I hope so. There was something in the Post about it, but I don't think that was true. I just did a run of it in North Carolina with Ellen Burstyn.

How did it feel being on the other side of the camera directing Infinity, your first feature film?
It was a lot of work. It was great in retrospect but at the time it was very hard. We didn't have enough money to do what we were doing. In fact, a whole week of shooting wasn't finished when we stopped shooting. We had to come back and shoot it later.

Did you emulate any of the directors who you'd worked with as an actor?
I thought about everybody I'd worked with who I liked. I called Mike Nichols all the time. And Jonathan Kaplan, who directed Project X. He was helpful because he originally got started in B movies and knew how to cheat to get a scene. When you need to hire people, Mike Nichols tends to say, "Why don't you get the guy who shot The English Patient?" I needed someone a little more down to earth.

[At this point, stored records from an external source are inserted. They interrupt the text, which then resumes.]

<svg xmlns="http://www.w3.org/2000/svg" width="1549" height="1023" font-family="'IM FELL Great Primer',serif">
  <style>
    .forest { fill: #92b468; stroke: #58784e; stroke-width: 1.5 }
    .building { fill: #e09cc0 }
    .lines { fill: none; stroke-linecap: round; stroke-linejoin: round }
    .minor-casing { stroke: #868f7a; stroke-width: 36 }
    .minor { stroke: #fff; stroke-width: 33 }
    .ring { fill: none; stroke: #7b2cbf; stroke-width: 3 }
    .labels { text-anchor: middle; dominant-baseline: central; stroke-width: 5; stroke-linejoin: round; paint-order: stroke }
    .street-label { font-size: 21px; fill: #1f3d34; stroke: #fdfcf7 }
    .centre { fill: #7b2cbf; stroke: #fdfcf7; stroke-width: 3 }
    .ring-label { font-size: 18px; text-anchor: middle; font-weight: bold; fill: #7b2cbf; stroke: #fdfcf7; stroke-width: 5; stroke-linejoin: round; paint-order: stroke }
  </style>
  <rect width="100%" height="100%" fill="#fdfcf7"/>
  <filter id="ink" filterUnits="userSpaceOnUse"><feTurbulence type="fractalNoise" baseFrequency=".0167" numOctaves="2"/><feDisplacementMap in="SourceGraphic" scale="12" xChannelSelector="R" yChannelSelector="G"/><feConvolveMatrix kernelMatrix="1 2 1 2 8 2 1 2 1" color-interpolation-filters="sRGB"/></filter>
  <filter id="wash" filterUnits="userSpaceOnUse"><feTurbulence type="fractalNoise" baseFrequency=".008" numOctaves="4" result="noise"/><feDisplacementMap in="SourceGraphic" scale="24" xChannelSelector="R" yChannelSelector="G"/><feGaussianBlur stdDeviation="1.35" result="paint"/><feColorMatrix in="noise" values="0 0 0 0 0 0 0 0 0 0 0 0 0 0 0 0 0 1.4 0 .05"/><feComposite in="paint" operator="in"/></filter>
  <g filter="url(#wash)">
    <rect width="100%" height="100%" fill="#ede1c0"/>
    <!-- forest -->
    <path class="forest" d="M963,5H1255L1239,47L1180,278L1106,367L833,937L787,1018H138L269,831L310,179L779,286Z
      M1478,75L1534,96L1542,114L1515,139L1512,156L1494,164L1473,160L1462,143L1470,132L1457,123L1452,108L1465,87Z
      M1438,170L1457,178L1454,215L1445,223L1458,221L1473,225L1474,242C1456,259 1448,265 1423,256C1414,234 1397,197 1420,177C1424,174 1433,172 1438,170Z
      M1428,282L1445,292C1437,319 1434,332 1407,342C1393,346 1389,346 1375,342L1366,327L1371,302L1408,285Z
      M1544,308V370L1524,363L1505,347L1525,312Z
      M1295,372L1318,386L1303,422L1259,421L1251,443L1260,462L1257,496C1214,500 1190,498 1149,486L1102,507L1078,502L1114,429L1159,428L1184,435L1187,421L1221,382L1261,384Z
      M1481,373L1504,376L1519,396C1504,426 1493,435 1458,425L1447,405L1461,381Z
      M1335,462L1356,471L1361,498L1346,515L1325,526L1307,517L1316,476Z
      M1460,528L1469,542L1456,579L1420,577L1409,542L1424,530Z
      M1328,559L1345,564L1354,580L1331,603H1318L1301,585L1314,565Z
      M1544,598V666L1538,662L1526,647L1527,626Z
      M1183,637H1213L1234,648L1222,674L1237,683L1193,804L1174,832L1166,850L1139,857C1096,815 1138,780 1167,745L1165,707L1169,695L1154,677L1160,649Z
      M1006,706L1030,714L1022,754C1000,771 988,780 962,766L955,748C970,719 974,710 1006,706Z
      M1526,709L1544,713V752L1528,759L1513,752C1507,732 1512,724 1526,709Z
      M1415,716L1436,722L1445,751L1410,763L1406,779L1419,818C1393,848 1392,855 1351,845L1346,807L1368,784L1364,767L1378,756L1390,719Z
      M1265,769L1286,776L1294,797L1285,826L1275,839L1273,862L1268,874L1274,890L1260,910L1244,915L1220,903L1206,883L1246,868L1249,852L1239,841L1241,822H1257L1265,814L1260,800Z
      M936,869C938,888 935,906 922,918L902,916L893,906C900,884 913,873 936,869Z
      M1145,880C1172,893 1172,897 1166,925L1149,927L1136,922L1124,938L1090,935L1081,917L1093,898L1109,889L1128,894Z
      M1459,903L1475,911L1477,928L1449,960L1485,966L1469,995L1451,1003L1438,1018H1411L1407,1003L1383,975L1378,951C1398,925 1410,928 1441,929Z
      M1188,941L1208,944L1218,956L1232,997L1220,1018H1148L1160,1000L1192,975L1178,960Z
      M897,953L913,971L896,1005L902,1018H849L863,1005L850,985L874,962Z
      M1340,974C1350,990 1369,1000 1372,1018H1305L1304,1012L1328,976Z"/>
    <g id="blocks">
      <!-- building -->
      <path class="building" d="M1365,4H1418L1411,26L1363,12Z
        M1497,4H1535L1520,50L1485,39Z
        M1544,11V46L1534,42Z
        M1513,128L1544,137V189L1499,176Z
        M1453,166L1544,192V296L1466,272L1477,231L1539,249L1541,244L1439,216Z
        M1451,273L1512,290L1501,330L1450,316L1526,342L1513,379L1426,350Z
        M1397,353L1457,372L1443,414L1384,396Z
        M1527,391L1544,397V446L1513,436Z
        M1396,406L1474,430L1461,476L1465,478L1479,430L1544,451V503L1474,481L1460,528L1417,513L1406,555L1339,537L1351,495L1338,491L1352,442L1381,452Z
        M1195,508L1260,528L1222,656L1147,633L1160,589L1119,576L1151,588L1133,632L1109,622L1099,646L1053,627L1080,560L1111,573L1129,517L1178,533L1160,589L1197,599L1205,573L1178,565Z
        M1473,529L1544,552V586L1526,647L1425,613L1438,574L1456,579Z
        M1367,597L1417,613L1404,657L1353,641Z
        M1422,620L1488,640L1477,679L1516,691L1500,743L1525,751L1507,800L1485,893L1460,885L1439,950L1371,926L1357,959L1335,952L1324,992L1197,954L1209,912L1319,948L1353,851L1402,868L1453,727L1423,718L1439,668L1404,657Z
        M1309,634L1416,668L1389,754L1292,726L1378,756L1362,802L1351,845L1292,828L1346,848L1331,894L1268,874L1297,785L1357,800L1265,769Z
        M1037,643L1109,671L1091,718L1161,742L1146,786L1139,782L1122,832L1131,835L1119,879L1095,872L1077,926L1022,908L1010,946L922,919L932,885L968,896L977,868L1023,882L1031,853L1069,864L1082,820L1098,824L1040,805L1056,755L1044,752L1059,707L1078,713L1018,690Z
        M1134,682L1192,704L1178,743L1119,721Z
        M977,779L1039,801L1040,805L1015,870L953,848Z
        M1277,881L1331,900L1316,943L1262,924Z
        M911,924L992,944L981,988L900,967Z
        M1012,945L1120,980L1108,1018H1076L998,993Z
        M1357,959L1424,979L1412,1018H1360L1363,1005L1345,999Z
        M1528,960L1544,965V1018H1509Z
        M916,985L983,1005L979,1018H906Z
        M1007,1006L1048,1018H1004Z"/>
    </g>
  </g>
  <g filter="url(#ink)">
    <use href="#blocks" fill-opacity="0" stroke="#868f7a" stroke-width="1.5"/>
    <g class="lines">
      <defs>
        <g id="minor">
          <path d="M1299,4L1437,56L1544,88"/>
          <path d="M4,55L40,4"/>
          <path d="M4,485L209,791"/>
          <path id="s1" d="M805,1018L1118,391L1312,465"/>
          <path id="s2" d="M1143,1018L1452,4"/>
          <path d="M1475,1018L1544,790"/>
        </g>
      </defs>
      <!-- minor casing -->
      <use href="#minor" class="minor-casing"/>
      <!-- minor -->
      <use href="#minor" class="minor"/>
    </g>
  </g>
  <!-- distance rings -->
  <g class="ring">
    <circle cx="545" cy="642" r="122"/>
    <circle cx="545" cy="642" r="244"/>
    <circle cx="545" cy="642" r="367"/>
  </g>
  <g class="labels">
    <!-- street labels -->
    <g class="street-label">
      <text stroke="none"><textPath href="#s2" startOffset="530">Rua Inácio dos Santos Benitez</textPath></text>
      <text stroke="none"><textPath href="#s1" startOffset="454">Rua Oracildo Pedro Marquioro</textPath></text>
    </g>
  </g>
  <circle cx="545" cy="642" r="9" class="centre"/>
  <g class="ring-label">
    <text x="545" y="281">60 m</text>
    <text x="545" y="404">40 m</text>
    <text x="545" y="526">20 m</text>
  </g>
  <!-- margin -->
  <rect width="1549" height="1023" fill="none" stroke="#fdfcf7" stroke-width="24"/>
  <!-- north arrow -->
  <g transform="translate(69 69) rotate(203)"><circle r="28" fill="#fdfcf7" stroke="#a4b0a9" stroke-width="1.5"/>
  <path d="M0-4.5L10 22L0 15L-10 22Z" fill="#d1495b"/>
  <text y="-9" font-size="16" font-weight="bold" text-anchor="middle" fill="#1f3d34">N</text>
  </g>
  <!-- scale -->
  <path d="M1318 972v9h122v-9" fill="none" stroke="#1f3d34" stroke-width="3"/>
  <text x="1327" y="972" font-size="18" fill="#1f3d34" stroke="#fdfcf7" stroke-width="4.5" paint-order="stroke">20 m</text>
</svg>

Your mother was the screenwriter for this picture. How was it working with a family member?
She worked incredibly hard. But with family it's hard to keep it about the movie and getting the story right, not "why won't you ever write the way I tell you to?"

Any plans to return to Broadway?
Not right now. I very much want to. I'm sure I will. I'd love to do another musical.

You won your first Tony for Brighton Beach Memoirs when you were very young. How did that feel?
It was thrilling. I was 21. It had been quite a year. I had just starred in two movies--War Games and Max Duggan Returns. And my father had just died. Everybody told me "You're going to win." You never know, but I kind of felt that I was going to win. Vivian Matalon, who had won the Tony a year or two before, helped me with my speech. He said, "It's like the date of your execution coming up. The last few weeks feel like you're going to the electric chair." And it's true. You'd think that you'd be excited or happy, but it really felt like I was going to my death. But once it's over and you have it, it's really nice. It's also extremely nice to see your name in the nominations. I didn't get excited about it until afterwards, when I was in an elevator and I thought, "Wow, I won the Tony!"

You had a delayed reaction?
Definitely. The second time I was more worried about not getting nominated because I wanted the show (How to Succeed in Business...) to do good business. To win for a musical was a particular delight, and because Robert Morse had won it for the same role. That was nice.

I have to say that I didn't like the thirty-second limit they set for speeches. The whole fun of it is that some people are prepared and some are truly flustered. It has to be live.

The Awards will be different this year now that PBS is airing the first hour and CBS is airing the second and third. This means that people watching on television will get to see the entire show.
I'm looking forward to it.

Thanks for talking to us, Matthew. See you at the Tony Awards.